In 2006, Brad and his colleagues at @Last worked with Google to create a Google Earth plug-in that allows users to view SketchUp models in a real-world context.


This is where Google got its first taste of the cool 3D design condiment. And, like anyone with a lot of hamburgers, Google bought SketchUp and dressed up its 3D modeling software buns.


Though, the marriage only lasted six years. In that time, SketchUp had 30 million activations, and released modified versions 6, 7, and 8, continuing to make 3D creations easier for Google and the public.

But, Google has recently been on a diet. Trimming the fat, selling the meat. No need for SketchUp at this Picknic.


 One Company’s Divestment is Another’s Design Dream


 It may sound like a sad tale of a stepchild company left homeless by the big bad sheers of a fat-trimming giant. But, don’t worry. Adoptive parents have been found.


Trimble is best known for its GPS technology, but it is also a mapping, surveying, and navigation equipment company.
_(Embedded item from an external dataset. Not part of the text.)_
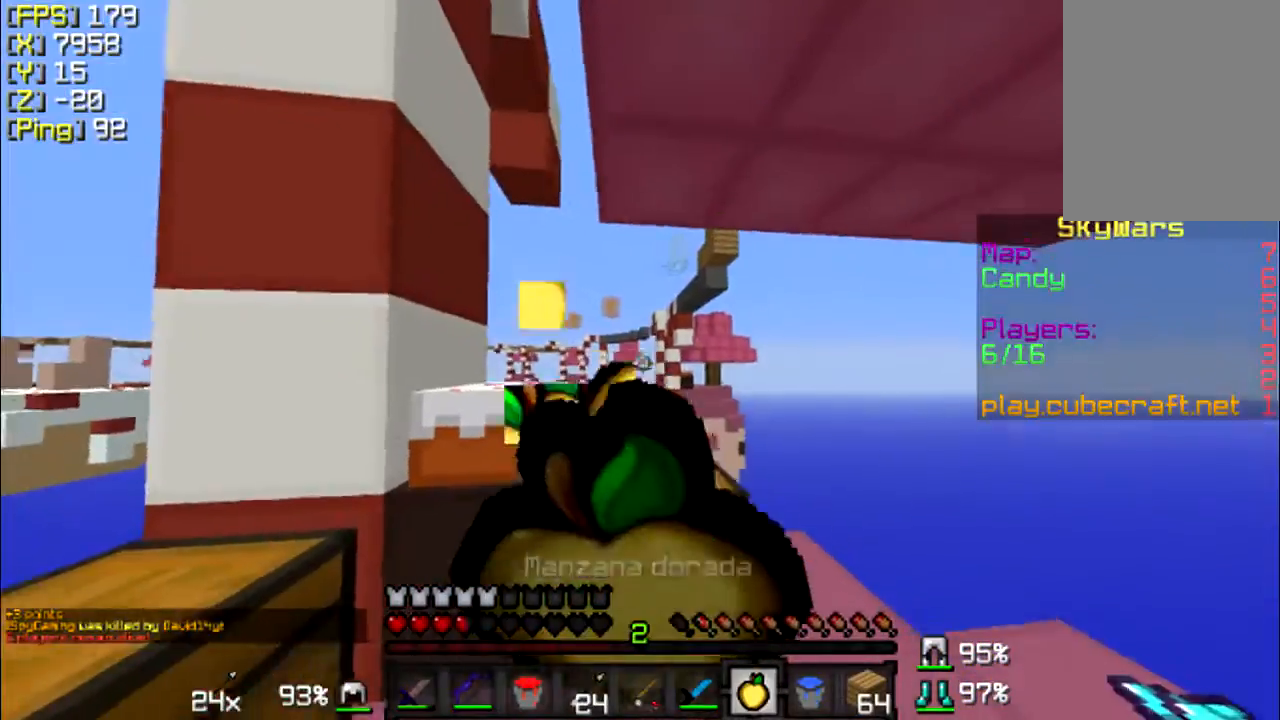
{"keys": ["a", "s"], "mouse": ["right"], "events": [[167, "s", "down"], [433, "a", "down"], [433, "d", "up"]]}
This sounds like just the home for our little SketchUp to grow, prosper and forget about the Google Castle where it once resided.


John Bacus, Product Manager at SketchUp, posted on the Google SketchUp blog that he believes the company will be better able to focus on their core community of modelers and future “SketchUppers” who have yet to discover their products. He also believes they be able to innovate and develop new features better than ever before.

Sounds like Google’s divestment will shrink their waistline, while letting Chef Trimble add a little kick to our 3D design companion SketchUp. A great meal all around!


Right, I don’t know about you, but I’m really craving a hamburger, maybe with a little… yeah, you get it.